On the other hand, we should also consider the potential for agency-level efficiencies that may arise even when the initial report writing duration does not change, as observed in our experiment. If AI assistance improves the consistency and quality of reports, it is plausible that sergeants or supervisors responsible for reviewing and approving these reports may find fewer reasons to reject or require revisions. This could streamline the reporting process, reducing the time spent on back-and-forth edits and approvals, thereby enhancing overall efficiency within the agency. Moreover, the reduction in report rejections could allow officers to spend more time on patrol or other critical duties, further contributing to operational efficiency. Thus, while our findings suggest that AI assistance does not significantly reduce the time taken to write reports initially, its impact on the broader workflow and administrative processes within a police department could still offer valuable gains in efficiency. If this potential effect is realized, officers would spend less time revisiting and revising reports, increasing the operational time available for other duties (Chartrand & Verret, 2023).

Limitations

As with all experimental settings, our design emphasizes internal validity while acknowledging that external validity remains the burden of ongoing and future research. In other words, the primary limitation of our effort is its focus on a single agency. Replication studies across a variety of contexts are necessary and should include smaller and larger agencies, rural and metropolitan settings, and international contexts to validate and extend our findings.

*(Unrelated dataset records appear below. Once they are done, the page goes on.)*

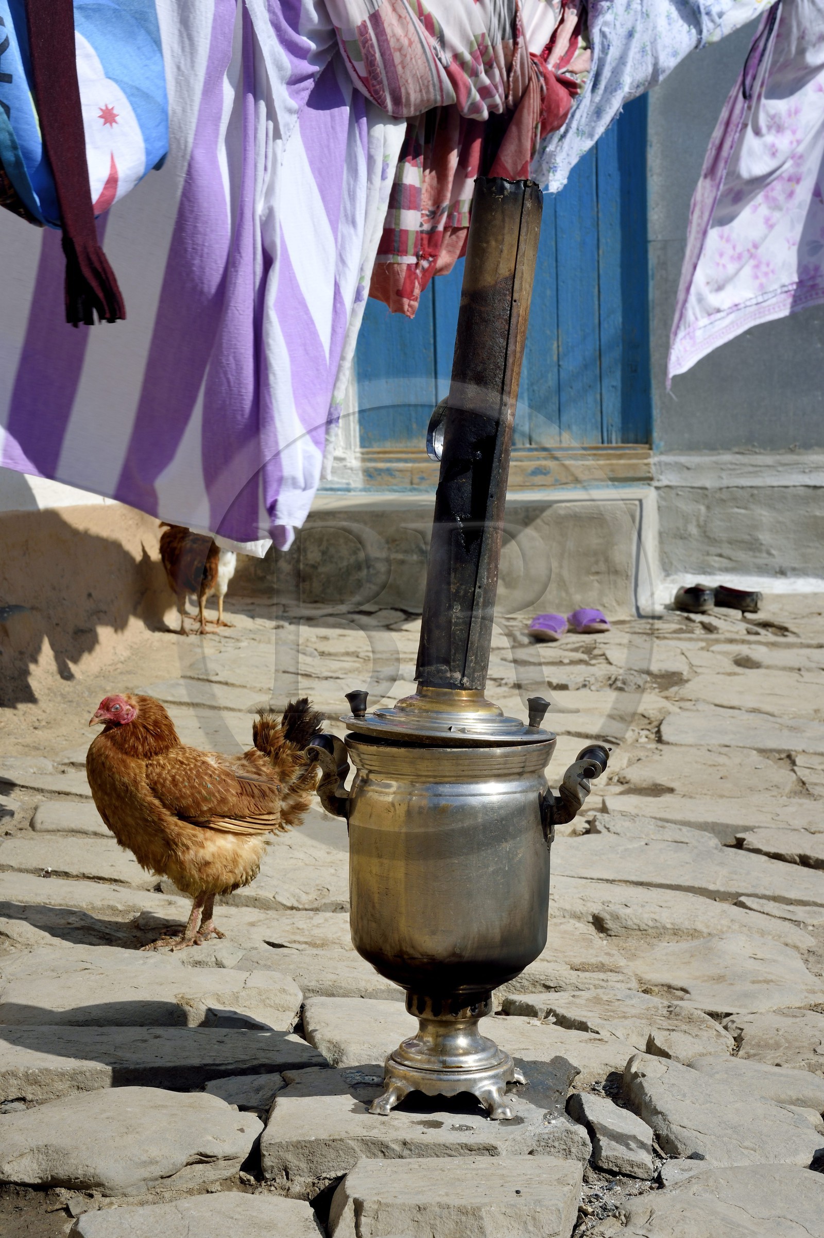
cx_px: 412
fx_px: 2405
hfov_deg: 19.4
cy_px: 619
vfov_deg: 28.9
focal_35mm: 70
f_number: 18
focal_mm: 70
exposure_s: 1/250
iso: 200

A second limitation relates to our intent-to-treat design, which closely mimics real-world field conditions in which officers are given access to the AI-assisted report-writing tool but will not use it in every report. For example, some interactions are simply not captured by BWC, and therefore no BWC transcript is available. In other situations, officers may not choose to use the AI tool for a variety of reasons. Future work could consider a treatment-on-treated design with carefully controlled laboratory conditions. While this would obviously limit the external generalizability of any findings, if carefully done, it would also allow researchers to establish a ceiling effect for the technology.

Conclusion

We have provided the first experimental evidence of AI-assisted report writing in law enforcement, showing that despite vendor claims of 82% (Keough, 2024), real-world testing resulted in no significant time savings. As we are at just the beginning of the adoption curve, results should be interpreted cautiously. As seen in previous body-worn camera research, initial findings may not be consistently replicated across varied settings (Lum et al., 2019). Further research is needed to validate these results across diverse agencies and to assess long-term impacts on report quality, accuracy, and downstream criminal justice outcomes. Future studies should pay additional attention to potential unintended consequences and ethical considerations, particularly the effects of police technology on vulnerable populations and on core constitutional concerns (Adams & Mastracci, 2017; Ferguson, 2024).

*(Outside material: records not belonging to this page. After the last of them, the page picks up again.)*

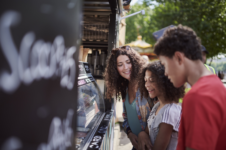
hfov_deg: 54.4
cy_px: 75
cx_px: 113
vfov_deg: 37.9
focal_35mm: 35
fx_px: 220
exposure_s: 1/1250
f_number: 1.4
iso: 125
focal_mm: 35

The marketing narrative surrounding AI-assisted technologies has heavily emphasized time savings (Keough, 2024), but our experimental findings provide a strong challenge to this claim. As the inevitable tide of AI-assisted technologies comes to policing’s shores, it is essential to approach the widespread adoption of AI technologies with a critical eye. As seen here, the promised efficiencies may not materialize as expected. Instead of assuming success, scholars and practitioners should be more open to the possibility that these tools might not deliver on all fronts and adjust our expectations accordingly.